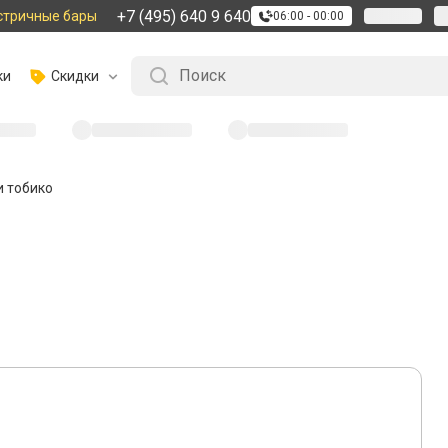
+7 (495) 640 9 640
стричные бары
06:00 - 00:00
ки
Скидки
и тобико
4
21 октября 2013
0
Ролл с угрем 
На вкус и цвет, как известно, 
трудно выбрать блюдо, которо
запросам. Взявшись за самост
экспериментировать как с их в
ингредиенты, которые отвечают
Например, если вы любите суши
так же не прочь иногда отведат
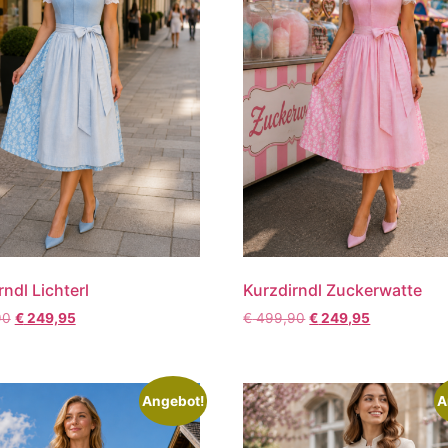
rndl Lichterl
Kurzdirndl Zuckerwatte
90
€
249,95
€
499,90
€
249,95
Angebot!
A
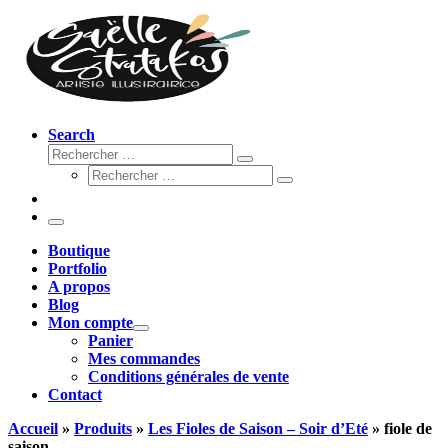
Search
Rechercher
Rechercher
Rechercher
…
Rechercher
…
Menu
Boutique
Portfolio
A propos
Blog
Mon compte
Panier
Mes commandes
Conditions générales de vente
Contact
Accueil
»
Produits
»
Les Fioles de Saison – Soir d’Eté
»
fiole de
saison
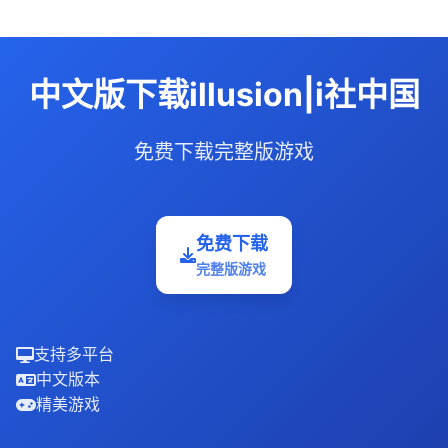
中文版下载illusion|i社中国
免费下载完整版游戏
免费下载
完整版游戏
支持多平台
中文版本
精美游戏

#####

-- EXERCISE BRIEF --
Reproduce the data verbatim. Do not carry any picture into the copy.

-- SOLVED PROBLEM --
+7 (495) 640 9 640
стричные бары
06:00 - 00:00
ки
Скидки
и тобико
4
21 октября 2013
0
Ролл с угрем 
На вкус и цвет, как известно, 
трудно выбрать блюдо, которо
запросам. Взявшись за самост
экспериментировать как с их в
ингредиенты, которые отвечают
Например, если вы любите суши
так же не прочь иногда отведат
rndl Lichterl
Kurzdirndl Zuckerwatte
90
€
249,95
€
499,90
€
249,95
Angebot!
A
Search
Rechercher
Rechercher
Rechercher
…
Rechercher
…
Menu
Boutique
Portfolio
A propos
Blog
Mon compte
Panier
Mes commandes
Conditions générales de vente
Contact
Accueil
»
Produits
»
Les Fioles de Saison – Soir d’Eté
»
fiole de
saison
中文版下载illusion|i社中国
免费下载完整版游戏
免费下载
完整版游戏
支持多平台
中文版本
精美游戏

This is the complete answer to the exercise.